L’enquête sur la détention illicite d’une clé USB, contenant de la propagande jihadiste, par Salah Abdeslam a été élargie ce samedi. Trois personnes sont en garde à vue, a appris CNEWS auprès du Parquet national antiterroriste (Pnat), dans le cadre d’une enquête pour «association de malfaiteurs terroriste en vue d’un crime contre les personnes».

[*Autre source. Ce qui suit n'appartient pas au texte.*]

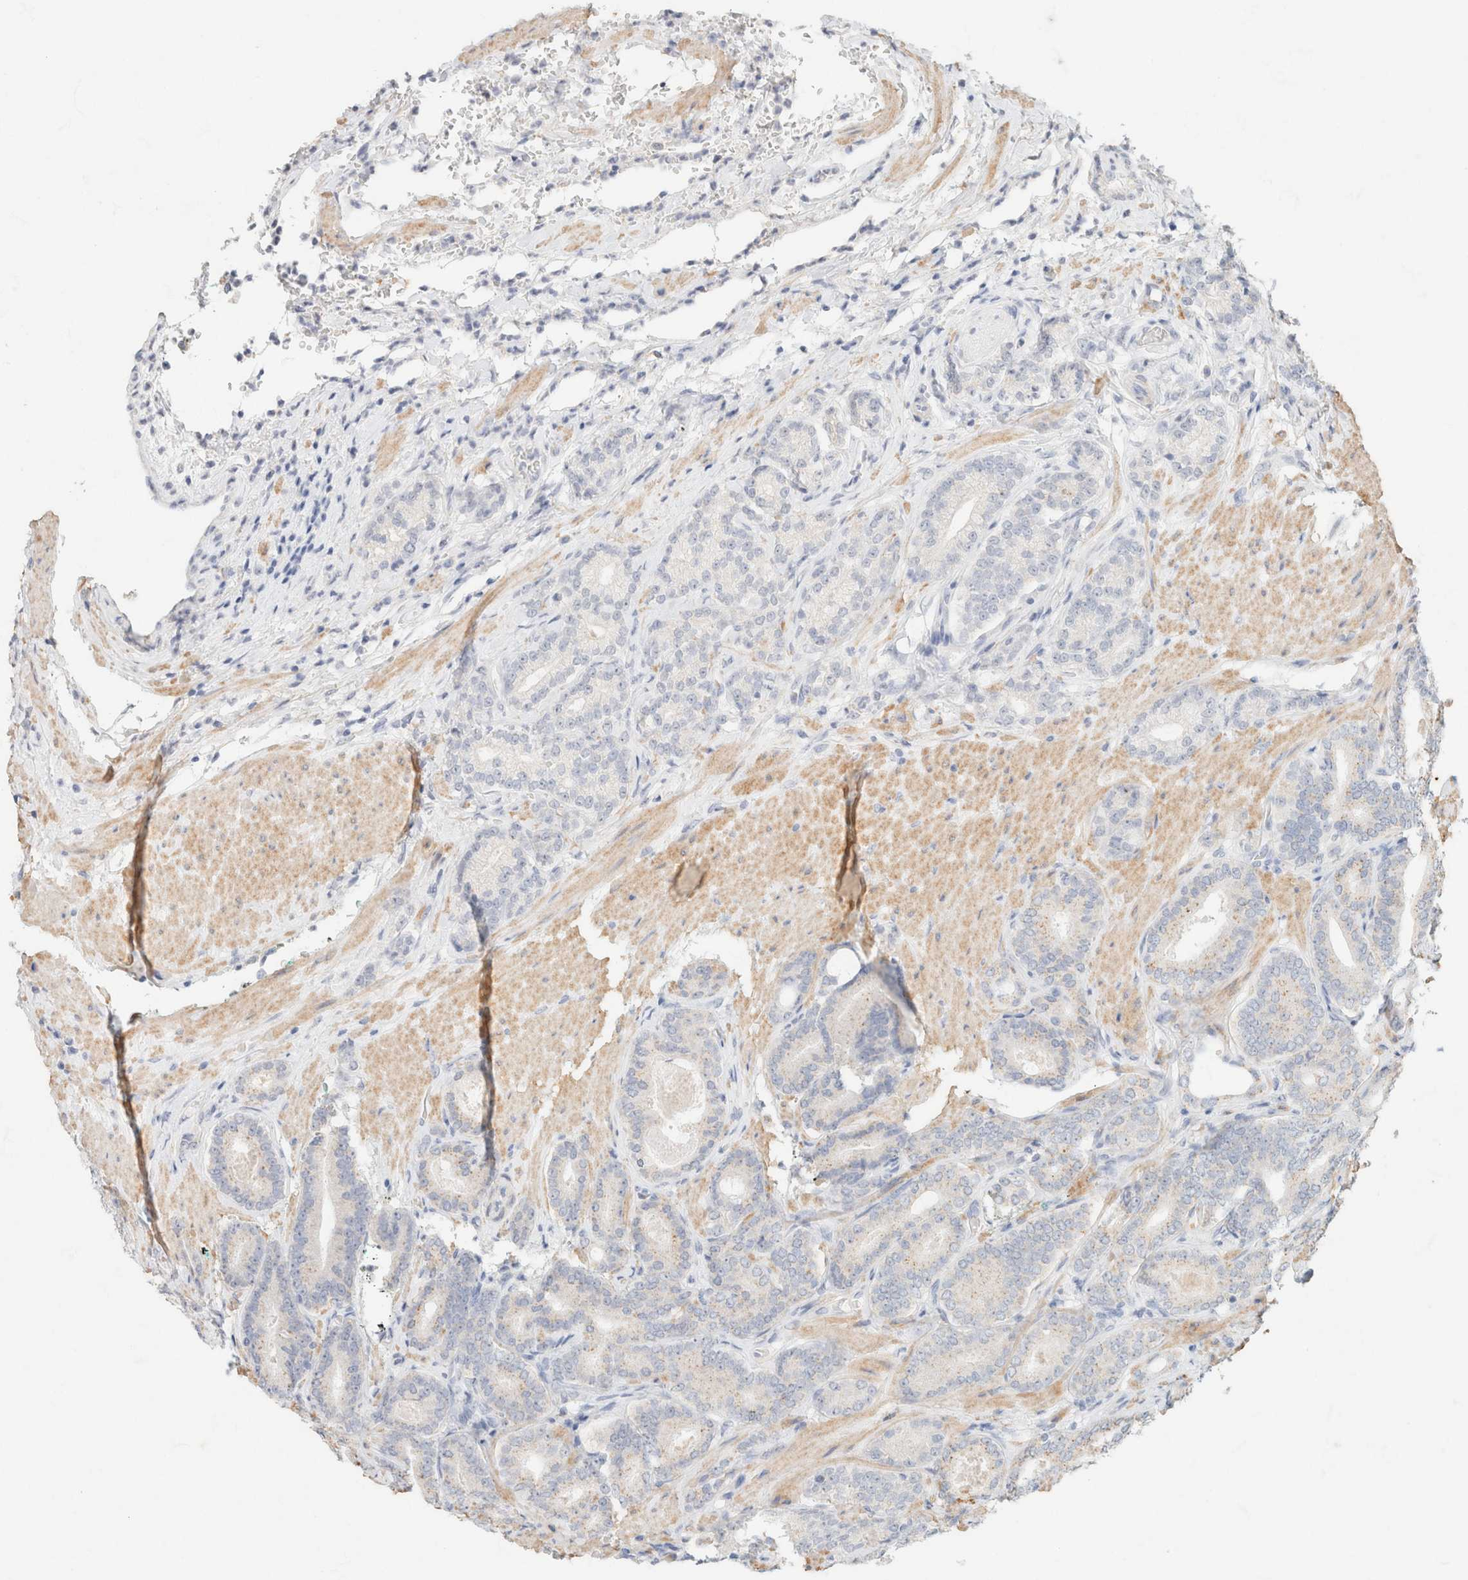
{"staining": {"intensity": "negative", "quantity": "none", "location": "none"}, "tissue": "prostate cancer", "cell_type": "Tumor cells", "image_type": "cancer", "snomed": [{"axis": "morphology", "description": "Adenocarcinoma, High grade"}, {"axis": "topography", "description": "Prostate"}], "caption": "High-grade adenocarcinoma (prostate) was stained to show a protein in brown. There is no significant positivity in tumor cells. (DAB (3,3'-diaminobenzidine) IHC, high magnification).", "gene": "CA12", "patient": {"sex": "male", "age": 61}}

Trois personnes se trouvent actuellement en garde à vue dans le cadre de l’enquête sur la détention illicite d’une clé USB par Salah Abdeslam. Selon le Parquet national antiterroriste (Pnat), l’enquête a été «étendue» ce samedi à l’infraction d’associations de malfaiteurs terroriste.
La compagne du dernier membre vivant des commandos des attentats du 13-Novembre 2015 a été placée en garde à vue le 4 novembre dernier. Toujours en cours, celle-ci a été prolongée au-delà des 96 heures initiales, pour une durée de 24h, en application des dispositions de l’article 706-88-1 du code de procédure pénale. Deux autres personnes ont été placées en garde à vue le 7 novembre du chef d’association de malfaiteurs terroriste.
Ce jeudi, des «connexions de clé USB» avaient été retrouvées sur l’ordinateur de Salah Abdeslam, qu’il avait eu légalement le droit de s’acheter pour prendre des cours. Selon une source proche du dossier à CNEWS, cette clé USB contenait de la propagande jihadiste.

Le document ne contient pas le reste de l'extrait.